Великопостный звон стелил тонкую ткань печали над городом, а весенняя капель прорывала эту ткань каплями радости.
На третьей недели схоронили Гришу. Он давно уже выписал из Москвы новые фонарики для иллюминации на Пасху, разбирал их у себя дома, протирая тряпкой. В это время подошла к нему жена и спросила:
— Гриша, масло принесли к Пасхе хорошее.
— Зачем мелочь? У нас и крупность найдется, — ответил Гриша, полез в карман, — и зашатался: закружилась голова. Так, не вынимая руки из кармана, прилег на кровать, — и умер, не произнеся больше ни слова.
Схоронили и помянули.
— Умер наш иллюминатор!
— Что ни говорите, талант!
Похвалили проповедь протоиерея: указал уместно, что раб Божий Григорий, душою следуя свету Христову, в Светлый День ревновал всегда явить и свет вещественный во славу Воскресшего.
В конце третьей недели Василий звонил к обедне. Он кончил звон, когда на колокольню ввалилась толпа парней с фабрики. Тут были и Фадеев, и Костя с серьгой. Василий знал некоторых в лицо. Они часто бывали на колокольне, но никогда не звонили.
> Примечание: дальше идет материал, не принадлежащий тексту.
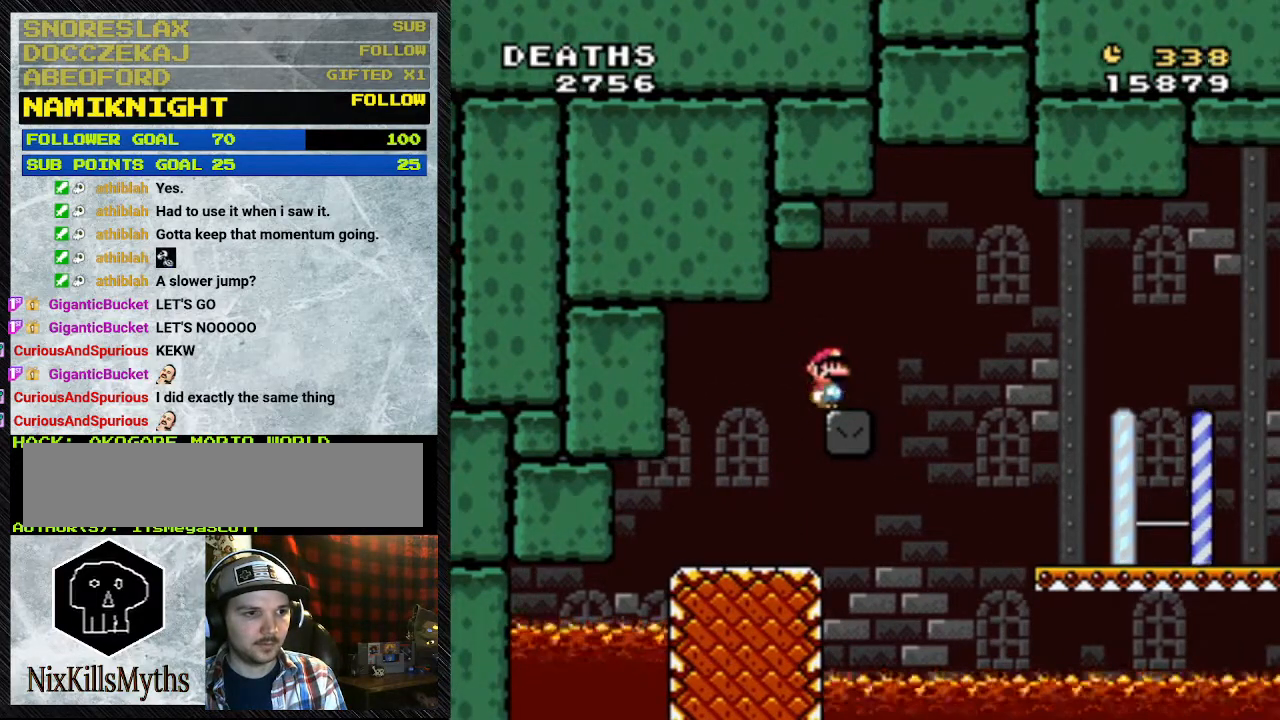
{"buttons": ["A", "Y", "DPAD_RIGHT"], "events": [[333, "DPAD_RIGHT", "down"], [467, "A", "down"]]}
Они были веселы, оживлены, кто-то даже без шапки.
Парень с серьгой подошел к Василию, хлопнул по плечу и сказал:
— Ну, дядя Василий, то ты звонил, а теперь мы позвоним!.. Да как позвоним!
— Отзвонено, — мрачно ответил Василий. — Опоздали. В другой раз приходите…
Фадеев подошел к колоколу и ударил.
— Оставь, — сказал Василий недовольно. — Что балуешься? Сказано: отзвонено.
— Кому отзвонено, кому — нет, — отозвался Фадеев.
Парни подняли бестолковый, безудержный звон. Кто-то взобрался на верхний ярус и ударил в Соборный колокол. Звон выходил какой-то кривой, безалаберный, но буйный и громкий.
— Да, что вы, очумели! — крикнул Василий. — Да я сторожа скл'uчу! С лестницы спустит!
Парень с серьгой перестал звонить, подошел к Василью и, улыбаясь во все свое свеже-тесовое, розовое лицо, сказал?
— Да что ты, дядя Василий, разве ничего не знаешь?
— А что мне знать?
— А то, что царя сверзили…
— Да ты…
— Капут, дядя! С всероссийской лестницы спустили: с верхнего яруса в нижний! Оттого и звоним! С радости! Эх! — отбежал парень от Василья к колоколу: — Валяй! Держись! Дили-дон! Царям разгон!
И зазвонил изо всей мочи в Разбойный.
Колокола, — как толпа на площади, — шумели и гомонили безудержным, буйным перебоем.
4.
Дни пошли за днями, — и звон за звоном: Великопостный перезвон перерывался радостным Благовещенским благовестом.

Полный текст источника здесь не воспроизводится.